• [Work instructions]: List all lines of the data containing the word "atau".

• [Dataset entries]:
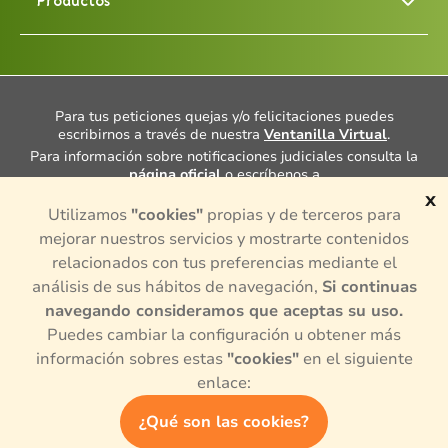
Productos
Para tus peticiones quejas y/o felicitaciones puedes
escribirnos a través de nuestra
Ventanilla Virtual
.
Para información sobre notificaciones judiciales consulta la
página oficial
o escríbenos a
notificacionesjudiciales@porvenir.com.co
.
x
Utilizamos
"cookies"
propias y de terceros para
Cuentas con un Defensor del Consumidor Financiero, Dra.
Ana María Giraldo Rincón, consulta más información
aquí
mejorar nuestros servicios y mostrarte contenidos
¿Tienes alguna queja o denuncia sobre actividades de
relacionados con tus preferencias mediante el
intermediación en el mercado de valores y divisas
análisis de sus hábitos de navegación,
Si continuas
colombiano? para presentar alguna queja puedes hacerlo en
la
página oficial,
o si necesitas más información consúltala
navegando consideramos que aceptas su uso.
aquí.
Puedes cambiar la configuración u obtener más
© 2024, Todos los derechos reservados por Porvenir S.A.
información sobres estas
"cookies"
en el siguiente
enlace:
¿Qué son las cookies?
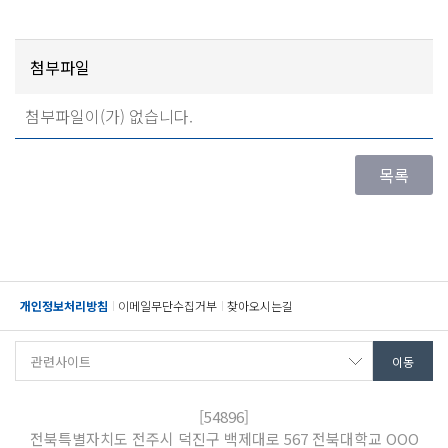
첨부파일
첨부파일이(가) 없습니다.
개인정보처리방침
이메일무단수집거부
찾아오시는길
[54896]
전북특별자치도 전주시 덕진구 백제대로 567 전북대학교 OOO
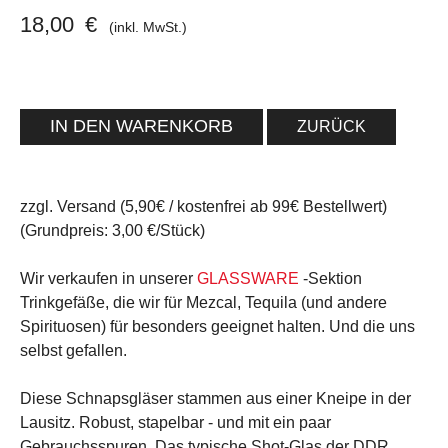
18,00
€
(inkl. MwSt.)
ZURÜCK
zzgl. Versand (5,90€ / kostenfrei ab 99€ Bestellwert)
(Grundpreis: 3,00 €/Stück)
Wir verkaufen in unserer
GLASSWARE
-Sektion
Trinkgefäße, die wir für Mezcal, Tequila (und andere
Spirituosen) für besonders geeignet halten. Und die uns
selbst gefallen.
Diese Schnapsgläser stammen aus einer Kneipe in der
Lausitz. Robust, stapelbar - und mit ein paar
Gebrauchsspuren. Das typische Shot-Glas der DDR.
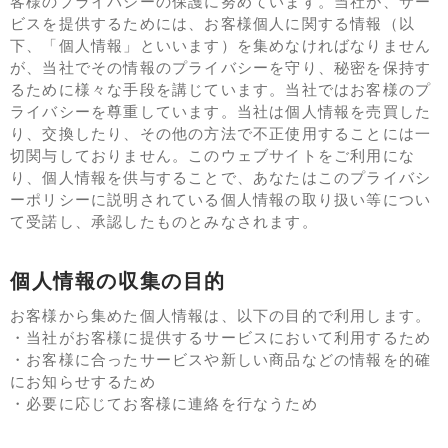
客様のプライバシーの保護に努めています。当社が、サー
ビスを提供するためには、お客様個人に関する情報（以
下、「個人情報」といいます）を集めなければなりません
が、当社でその情報のプライバシーを守り、秘密を保持す
るために様々な手段を講じています。当社ではお客様のプ
ライバシーを尊重しています。当社は個人情報を売買した
り、交換したり、その他の方法で不正使用することには一
切関与しておりません。このウェブサイトをご利用にな
り、個人情報を供与することで、あなたはこのプライバシ
ーポリシーに説明されている個人情報の取り扱い等につい
て受諾し、承認したものとみなされます。
個人情報の収集の目的
お客様から集めた個人情報は、以下の目的で利用します。
・当社がお客様に提供するサービスにおいて利用するため
・お客様に合ったサービスや新しい商品などの情報を的確
にお知らせするため
・必要に応じてお客様に連絡を行なうため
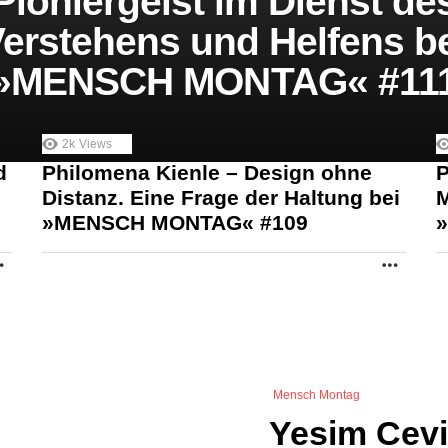
Pioniergeist im Dienst de
erstehens und Helfens b
»MENSCH MONTAG« #11
2k
Views
d
Philomena Kienle – Design ohne
P
Distanz. Eine Frage der Haltung bei
M
»MENSCH MONTAG« #109
MORE
MORE
Mensch Montag
Yesim Cevi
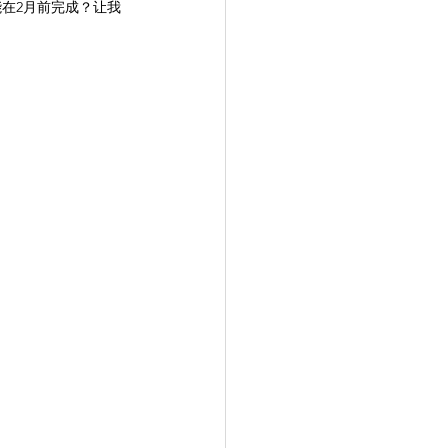
能在2月前完成？让我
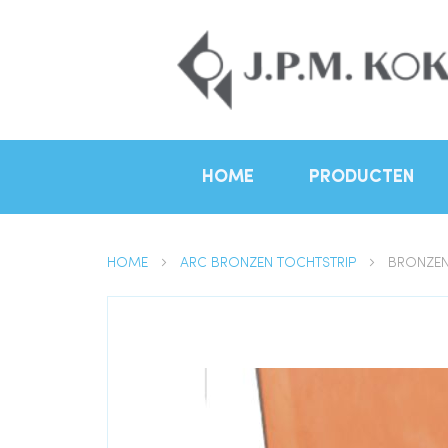
HOME
PRODUCTEN
HOME
ARC BRONZEN TOCHTSTRIP
BRONZEN
Ga
naar
het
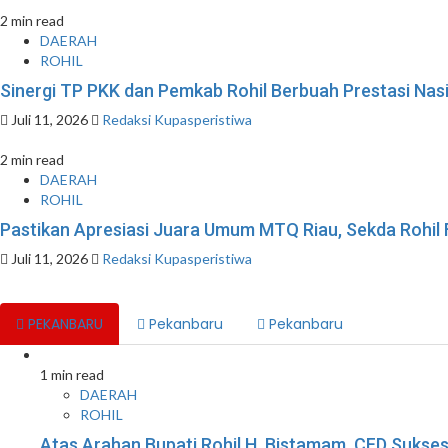
2 min read
DAERAH
ROHIL
Sinergi TP PKK dan Pemkab Rohil Berbuah Prestasi Na
Juli 11, 2026
Redaksi Kupasperistiwa
2 min read
DAERAH
ROHIL
Pastikan Apresiasi Juara Umum MTQ Riau, Sekda Rohil
Juli 11, 2026
Redaksi Kupasperistiwa
PEKANBARU
Pekanbaru
Pekanbaru
1 min read
DAERAH
ROHIL
Atas Arahan Bupati Rohil H. Bistamam, CFD Suk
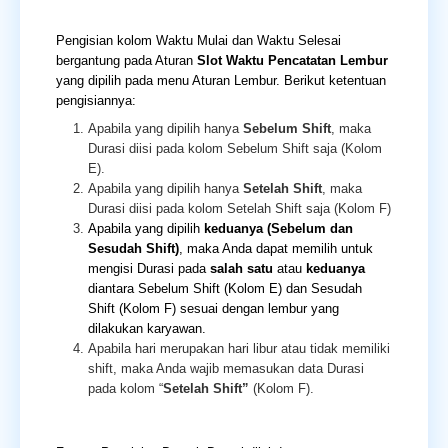
Pengisian kolom Waktu Mulai dan Waktu Selesai
bergantung pada Aturan
Slot Waktu Pencatatan Lembur
yang dipilih pada menu Aturan Lembur. Berikut ketentuan
pengisiannya:
Apabila yang dipilih hanya
Sebelum Shift
, maka
Durasi diisi pada kolom Sebelum Shift saja (Kolom
E).
Apabila yang dipilih hanya
Setelah Shift
, maka
Durasi diisi pada kolom Setelah Shift saja (Kolom F)
Apabila yang dipilih
keduanya (Sebelum dan
Sesudah Shift)
, maka Anda dapat memilih untuk
mengisi Durasi pada
salah satu
atau
keduanya
diantara Sebelum Shift (Kolom E) dan Sesudah
Shift (Kolom F) sesuai dengan lembur yang
dilakukan karyawan.
Apabila hari merupakan hari libur atau tidak memiliki
shift, maka Anda wajib memasukan data Durasi
pada kolom “
Setelah Shift”
(Kolom F).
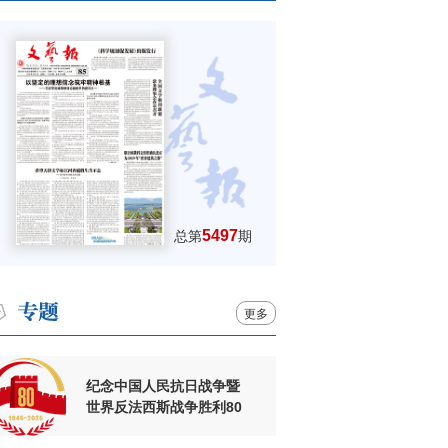
5497
总第
期
更多
纪念中国人民抗日战争暨
世界反法西斯战争胜利80
周年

• [Problem solution]:
atau
Apabila hari merupakan hari libur atau tidak memiliki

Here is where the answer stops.